JACKSONVILLE NATIVE Walter Parks hasn't lived in Savannah for a while, but he'll always be tied to the city. The prolific singer and songwriter, who plays El-Rocko Lounge on Thurs., Feb. 13 alongside his band Swamp Cabbage, calls New Jersey home after several years in New York. He's played with the likes of the legendary Richie Havens, as well as on his own in several projects over the years.
What Parks does can be best described as blues-oriented rock and roll, but it's much more all-encompassing—blending jazz, folk, and roots elements to create something that quite simply sounds like Walter Parks.
"I'm exploring swamp jazz music, so I'm mixing that with the normal rock and blues that we're doing," he tells Connect. "It's a challenging adventure because whereas jazz and blues are cousins, so to speak, harmonically they're very different. Jazz is much more complex. What I try to do, though, is to take a banjo fingerpicking style and blend it with a blues feel.

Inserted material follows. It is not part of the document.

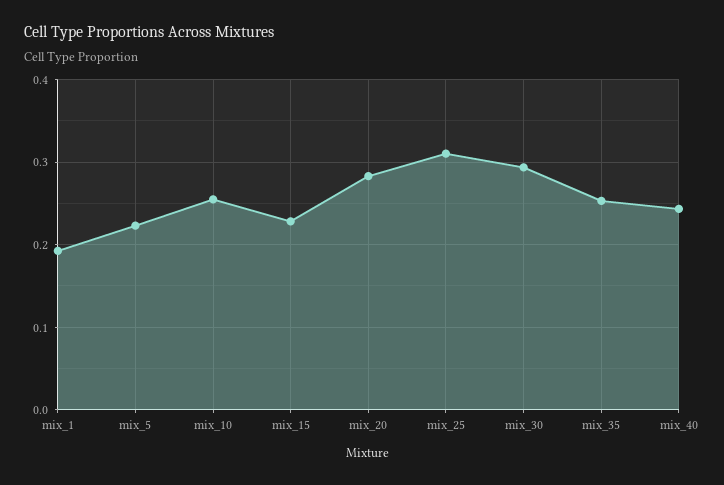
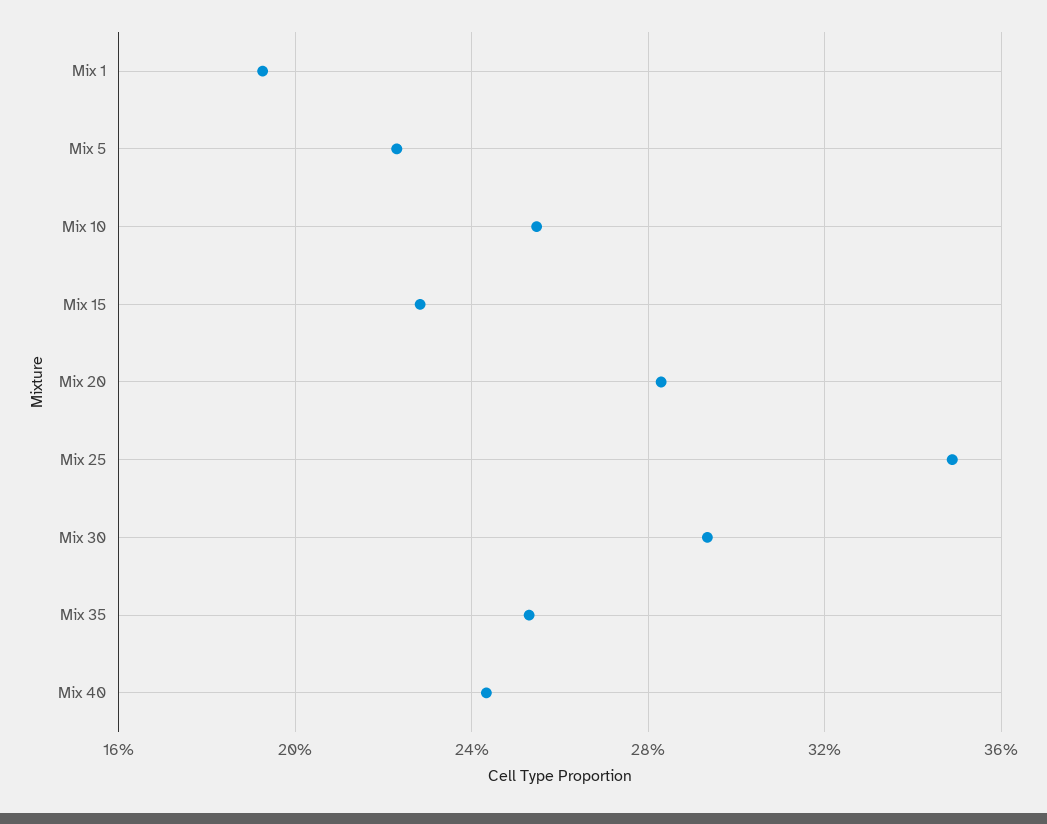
mix_25: 0.31 -> 0.35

It's great fun, really.The current tour, Parks says, finds him and his band pushing their musical boundaries—performing standards into the three-piece capacity and flipping them on their heads. Swamp Cabbage has also been featuring an accordion player at times, though the Savannah gig won't include that instrument.
For Parks, this version of Swamp Cabbage comes after a lengthy stint away as a solo artist, born out of necessity though it became a renewed lens for his music and the band.
"I really, really like playing in a band, but I wasn't connecting [in a band]. So, we're taking a new look at the group. I've learned so much and changed so much about my delivery from solo performances," he says. "I'm not really interested with bombarding people with a wall of sound anymore. I want them to hear the lyrics, and I'm trying to craft the arrangements in a different way."